• **What this task involves**: Without including any pictures, reproduce all the lines below word for word.

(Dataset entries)
==========

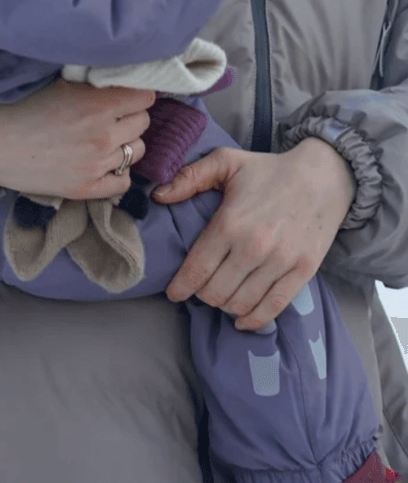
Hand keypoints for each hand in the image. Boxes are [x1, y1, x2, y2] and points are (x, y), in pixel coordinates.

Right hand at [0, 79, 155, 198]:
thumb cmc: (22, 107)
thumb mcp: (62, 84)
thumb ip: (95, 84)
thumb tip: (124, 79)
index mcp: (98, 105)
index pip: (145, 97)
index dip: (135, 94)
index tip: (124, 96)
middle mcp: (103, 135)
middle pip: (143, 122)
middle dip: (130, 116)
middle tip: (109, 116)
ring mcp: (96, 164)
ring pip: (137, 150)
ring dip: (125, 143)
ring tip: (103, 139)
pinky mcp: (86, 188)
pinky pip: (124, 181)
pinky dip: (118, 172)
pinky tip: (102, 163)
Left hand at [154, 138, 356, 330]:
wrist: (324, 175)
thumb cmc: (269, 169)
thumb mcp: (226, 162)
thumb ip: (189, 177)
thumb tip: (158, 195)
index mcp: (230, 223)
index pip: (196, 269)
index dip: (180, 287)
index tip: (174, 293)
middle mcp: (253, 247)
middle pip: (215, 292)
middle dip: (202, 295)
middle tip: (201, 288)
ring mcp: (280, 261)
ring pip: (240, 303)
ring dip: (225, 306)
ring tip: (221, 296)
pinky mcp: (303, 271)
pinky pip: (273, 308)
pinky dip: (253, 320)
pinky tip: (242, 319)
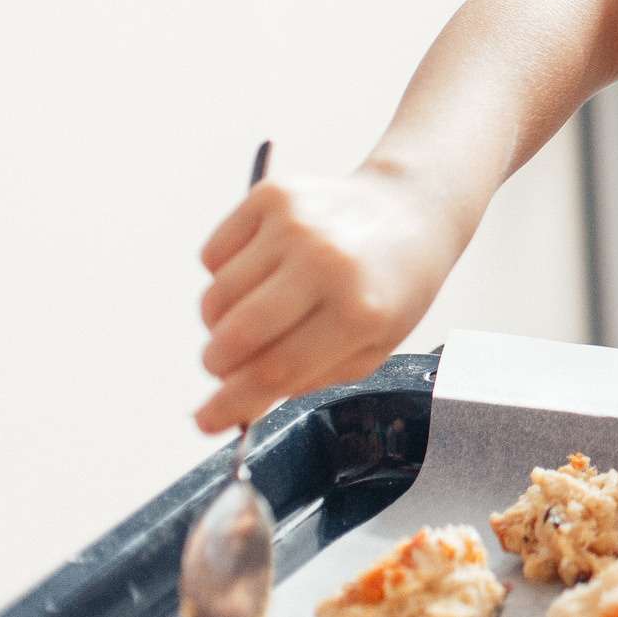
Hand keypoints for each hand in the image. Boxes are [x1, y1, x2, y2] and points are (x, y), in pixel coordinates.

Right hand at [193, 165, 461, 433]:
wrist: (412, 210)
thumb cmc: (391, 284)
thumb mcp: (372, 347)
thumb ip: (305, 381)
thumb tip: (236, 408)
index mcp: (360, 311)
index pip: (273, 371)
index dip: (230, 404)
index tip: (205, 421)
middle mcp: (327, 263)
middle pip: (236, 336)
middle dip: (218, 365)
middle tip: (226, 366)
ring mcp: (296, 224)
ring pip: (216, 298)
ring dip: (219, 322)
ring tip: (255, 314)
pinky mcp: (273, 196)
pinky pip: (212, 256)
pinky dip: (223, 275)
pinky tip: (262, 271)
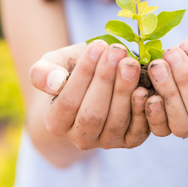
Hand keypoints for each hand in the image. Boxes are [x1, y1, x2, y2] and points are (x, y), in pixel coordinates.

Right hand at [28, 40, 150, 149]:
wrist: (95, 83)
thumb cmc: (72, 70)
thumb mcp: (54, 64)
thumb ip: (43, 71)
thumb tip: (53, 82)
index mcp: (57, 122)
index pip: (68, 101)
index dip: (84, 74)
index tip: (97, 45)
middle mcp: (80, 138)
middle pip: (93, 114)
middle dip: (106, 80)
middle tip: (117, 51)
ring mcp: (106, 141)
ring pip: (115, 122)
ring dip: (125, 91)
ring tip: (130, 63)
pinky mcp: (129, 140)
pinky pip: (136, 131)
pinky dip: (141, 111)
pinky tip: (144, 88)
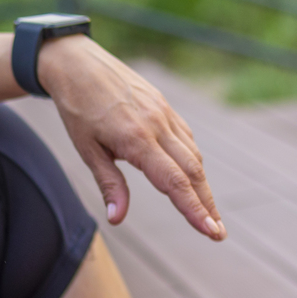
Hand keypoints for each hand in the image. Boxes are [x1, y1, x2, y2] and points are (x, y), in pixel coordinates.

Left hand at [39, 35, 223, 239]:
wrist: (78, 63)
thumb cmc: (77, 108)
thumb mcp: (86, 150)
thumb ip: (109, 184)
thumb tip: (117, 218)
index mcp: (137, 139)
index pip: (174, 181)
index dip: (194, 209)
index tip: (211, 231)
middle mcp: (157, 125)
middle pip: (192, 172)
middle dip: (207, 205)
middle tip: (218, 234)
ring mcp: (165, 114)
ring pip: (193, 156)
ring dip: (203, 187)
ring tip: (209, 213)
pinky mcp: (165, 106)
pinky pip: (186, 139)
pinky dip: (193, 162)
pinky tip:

==========

• **Solution for this exercise**:
Hand keypoints for each hand in the image. Boxes are [x1, y1, x2, y2] and points are (x, y), in pixel coordinates.

Right hand at [0, 79, 155, 198]:
thumb cmc: (22, 107)
thumb mcp: (62, 84)
thumb ip: (95, 84)
thumb tip: (124, 79)
index mcp: (98, 105)
index pip: (145, 97)
index dip: (135, 94)
index tip: (124, 96)
middle mcp: (103, 135)
middle pip: (143, 122)
middle dip: (130, 116)
middle tip: (109, 116)
ring mcp: (96, 164)
ring pip: (137, 150)
ring dip: (125, 143)
ring tip: (103, 139)
pinky mcp: (86, 188)
pinky pip: (124, 181)
pinky dip: (118, 172)
pinky tip: (102, 163)
Left hand at [154, 138, 356, 330]:
wrist: (324, 175)
thumb cmc: (269, 169)
thumb mcp: (226, 162)
thumb ip: (189, 177)
thumb tip: (158, 195)
index mcp: (230, 223)
index pip: (196, 269)
index dip: (180, 287)
index tip: (174, 293)
middle mcp: (253, 247)
middle pip: (215, 292)
middle dip: (202, 295)
middle tip: (201, 288)
ring mcp: (280, 261)
ring pip: (240, 303)
ring dip: (225, 306)
ring tip: (221, 296)
pinky mcp: (303, 271)
pinky pip: (273, 308)
pinky dip: (253, 320)
pinky tip: (242, 319)
Hand keypoints for each hand in the image. Boxes are [x1, y1, x2, y2] and points are (x, y), in pixel coordinates.

Right hand at [193, 165, 461, 433]:
wrist: (412, 210)
thumb cmc: (391, 284)
thumb mcp: (372, 347)
thumb ip: (305, 381)
thumb tip: (236, 408)
index mcp: (360, 311)
index pip: (273, 371)
index dip: (230, 404)
index tip: (205, 421)
middle mcp: (327, 263)
middle pip: (236, 336)
middle dip: (218, 365)
middle tip: (226, 366)
ring mcp: (296, 224)
ring pip: (216, 298)
ring dip: (219, 322)
ring tip: (255, 314)
pinky mcp: (273, 196)
pinky pip: (212, 256)
pinky dip: (223, 275)
pinky tip: (262, 271)
Hand keypoints for each hand in the image. Boxes are [x1, y1, x2, y2] and points are (x, y), in pixel coordinates.

Right hand at [28, 40, 150, 149]:
wrist: (95, 83)
thumb cmc: (72, 70)
thumb mcp: (54, 64)
thumb ip: (43, 71)
thumb tip: (53, 82)
index mcp: (57, 122)
index pip: (68, 101)
index dip: (84, 74)
index tip: (97, 45)
middle mcp: (80, 138)
middle pip: (93, 114)
middle dip: (106, 80)
middle tip: (117, 51)
ring mcp: (106, 141)
ring pip: (115, 122)
ring dip: (125, 91)
ring tip: (130, 63)
pinky mcp: (129, 140)
pinky pip: (136, 131)
pinky dip: (141, 111)
pinky tip: (144, 88)
Hand keypoints for each hand in the image. Boxes are [x1, y1, x2, y2] and points are (x, y), in pixel coordinates.

Left hand at [39, 35, 223, 239]:
wrist: (78, 63)
thumb cmc: (77, 108)
thumb mcp: (86, 150)
thumb ip: (109, 184)
thumb tip: (117, 218)
index mcp: (137, 139)
index pip: (174, 181)
index dip: (194, 209)
index tip: (211, 231)
middle mcp: (157, 125)
middle pip: (192, 172)
middle dip: (207, 205)
middle tip: (218, 234)
ring mcp: (165, 114)
ring pip: (193, 156)
ring dip: (203, 187)
ring tip: (209, 213)
pinky mcp: (165, 106)
pinky pip: (186, 139)
pinky dip: (193, 162)
pinky tip:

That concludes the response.